[ACTIVITY]
Within the lines below, find those that hold the string "landstræner" and copy each one.

GIVEN ENTRIES section start

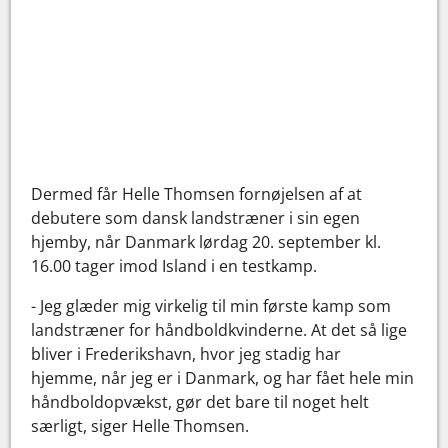
Dermed får Helle Thomsen fornøjelsen af at
debutere som dansk landstræner i sin egen
hjemby, når Danmark lørdag 20. september kl.
16.00 tager imod Island i en testkamp.
- Jeg glæder mig virkelig til min første kamp som
landstræner for håndboldkvinderne. At det så lige
bliver i Frederikshavn, hvor jeg stadig har
hjemme, når jeg er i Danmark, og har fået hele min
håndboldopvækst, gør det bare til noget helt
særligt, siger Helle Thomsen.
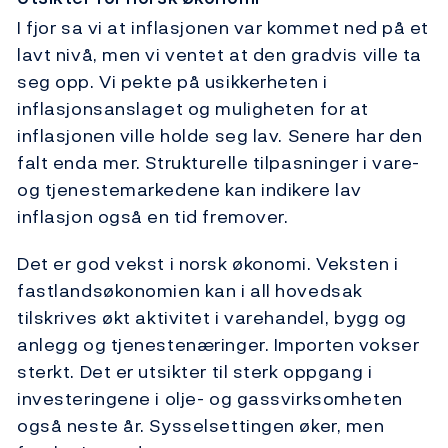
I fjor sa vi at inflasjonen var kommet ned på et
lavt nivå, men vi ventet at den gradvis ville ta
seg opp. Vi pekte på usikkerheten i
inflasjonsanslaget og muligheten for at
inflasjonen ville holde seg lav. Senere har den
falt enda mer. Strukturelle tilpasninger i vare-
og tjenestemarkedene kan indikere lav
inflasjon også en tid fremover.
Det er god vekst i norsk økonomi. Veksten i
fastlandsøkonomien kan i all hovedsak
tilskrives økt aktivitet i varehandel, bygg og
anlegg og tjenestenæringer. Importen vokser
sterkt. Det er utsikter til sterk oppgang i
investeringene i olje- og gassvirksomheten
også neste år. Sysselsettingen øker, men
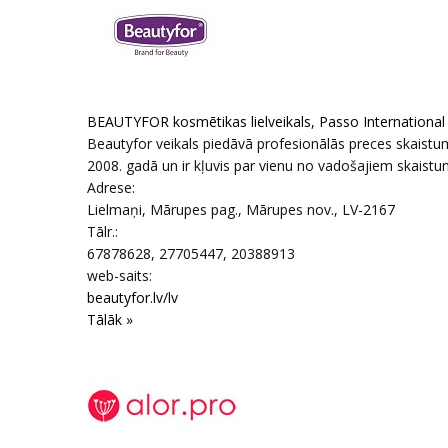
BEAUTYFOR kosmētikas lielveikals, Passo International
Beautyfor veikals piedāvā profesionālās preces skaist
2008. gadā un ir kļuvis par vienu no vadošajiem skaistum
Adrese:
Lielmaņi
,
Mārupes pag., Mārupes nov.
, LV-2167
Tālr.:
67878628, 27705447, 20388913
web-saits:
beautyfor.lv/lv
Tālāk »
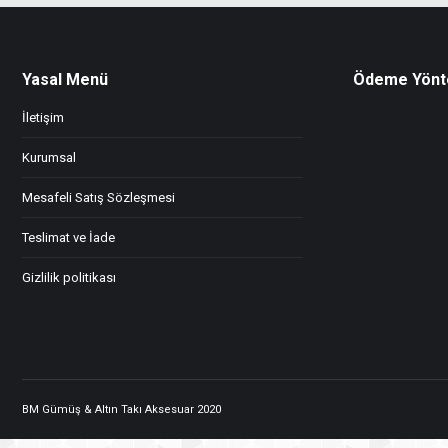
Yasal Menü
Ödeme Yönt
İletişim
Kurumsal
Mesafeli Satış Sözleşmesi
Teslimat ve İade
Gizlilik politikası
BM Gümüş & Altın Takı Aksesuar 2020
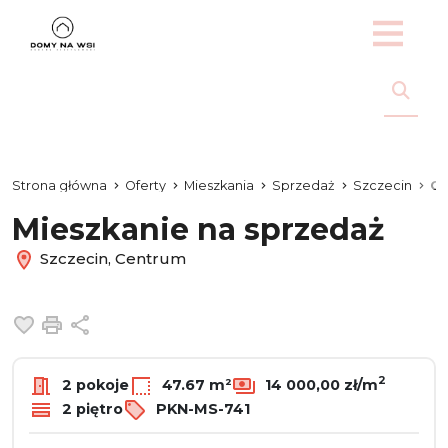
Strona główna
Oferty
Mieszkania
Sprzedaż
Szczecin
Ce
Mieszkanie na sprzedaż
Szczecin, Centrum
Dodaj do ulubionych
Drukuj
Udostępnij
2
2 pokoje
47.67 m²
14 000,00 zł/m
2 piętro
PKN-MS-741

GIVEN ENTRIES section end

[TASK RESULT]
debutere som dansk landstræner i sin egen
landstræner for håndboldkvinderne. At det så lige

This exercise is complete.